### RECORDS PROVIDED
______________________________
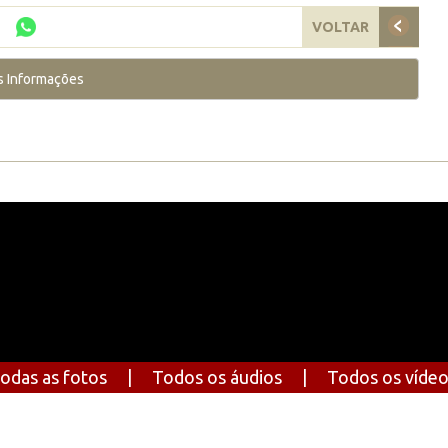
VOLTAR
s Informações
odas as fotos
|
Todos os áudios
|
Todos os víde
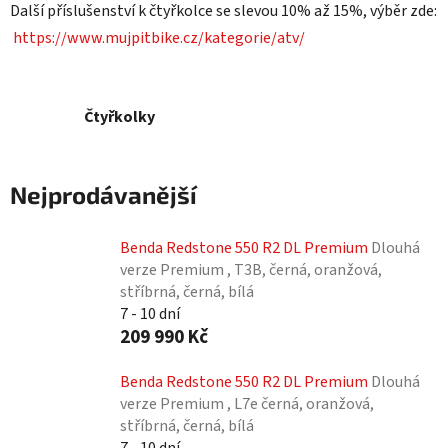
Další příslušenství k čtyřkolce se slevou 10% až 15%, výběr zde:
https://www.mujpitbike.cz/kategorie/atv/
Čtyřkolky
Nejprodávanější
Benda Redstone 550 R2 DL Premium
Dlouhá
verze Premium , T3B, černá, oranžová,
stříbrná, černá, bílá
7 - 10 dní
209 990 Kč
Benda Redstone 550 R2 DL Premium
Dlouhá
verze Premium , L7e černá, oranžová,
stříbrná, černá, bílá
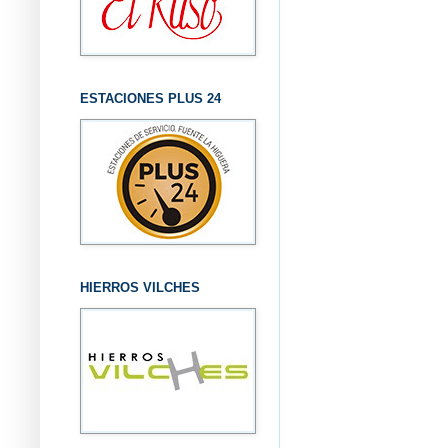
ESTACIONES PLUS 24
HIERROS VILCHES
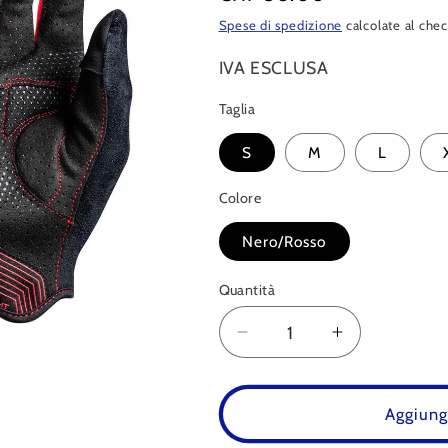
di
Spese di spedizione
calcolate al che
listino
IVA ESCLUSA
Taglia
S
M
L
Colore
Nero/Rosso
Quantità
Quantità
Diminuisci
Aumenta
quantità
quantità
per
per
Guanti
Guanti
Aggiungi
Gaming
Gaming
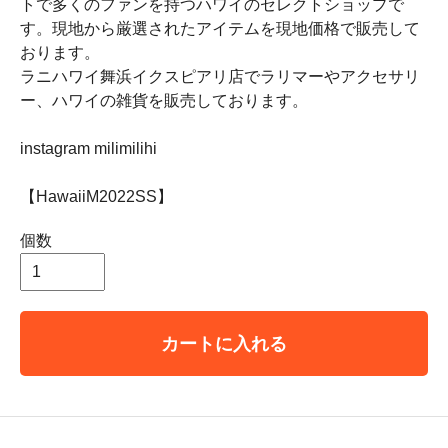
トで多くのファンを持つハワイのセレクトショップで
す。現地から厳選されたアイテムを現地価格で販売して
おります。
ラニハワイ舞浜イクスピアリ店でラリマーやアクセサリ
ー、ハワイの雑貨を販売しております。
instagram milimilihi
【HawaiiM2022SS】
個数
カートに入れる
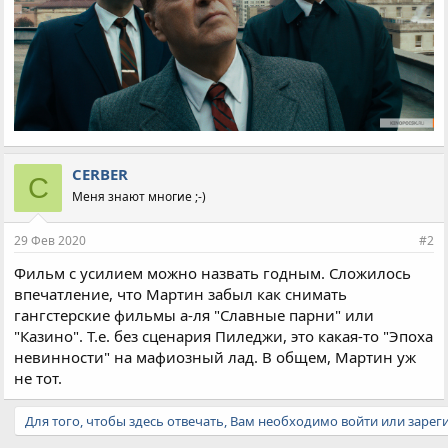
CERBER
C
Меня знают многие ;-)
29 Фев 2020
#2
Фильм с усилием можно назвать годным. Сложилось
впечатление, что Мартин забыл как снимать
гангстерские фильмы а-ля "Славные парни" или
"Казино". Т.е. без сценария Пиледжи, это какая-то "Эпоха
невинности" на мафиозный лад. В общем, Мартин уж
не тот.
Для того, чтобы здесь отвечать, Вам необходимо войти или зарег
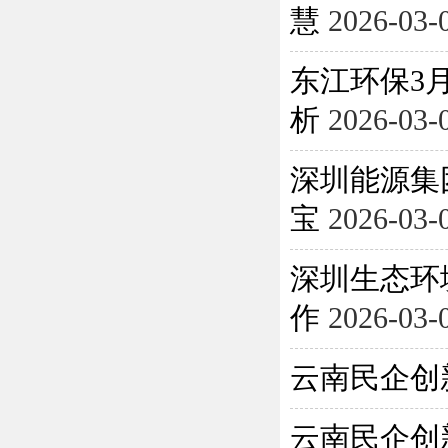
慧
2026-03-
东江环保3月
析
2026-03-
深圳能源集
宝
2026-03-
深圳生态环
作
2026-03-
云南民企创
云南民企创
______________________________
### EXERCISE PROMPT
State how many of the lines above contain the word "Мартин". Reply with the number alone.

### OUTPUT OF THE EXERCISE
2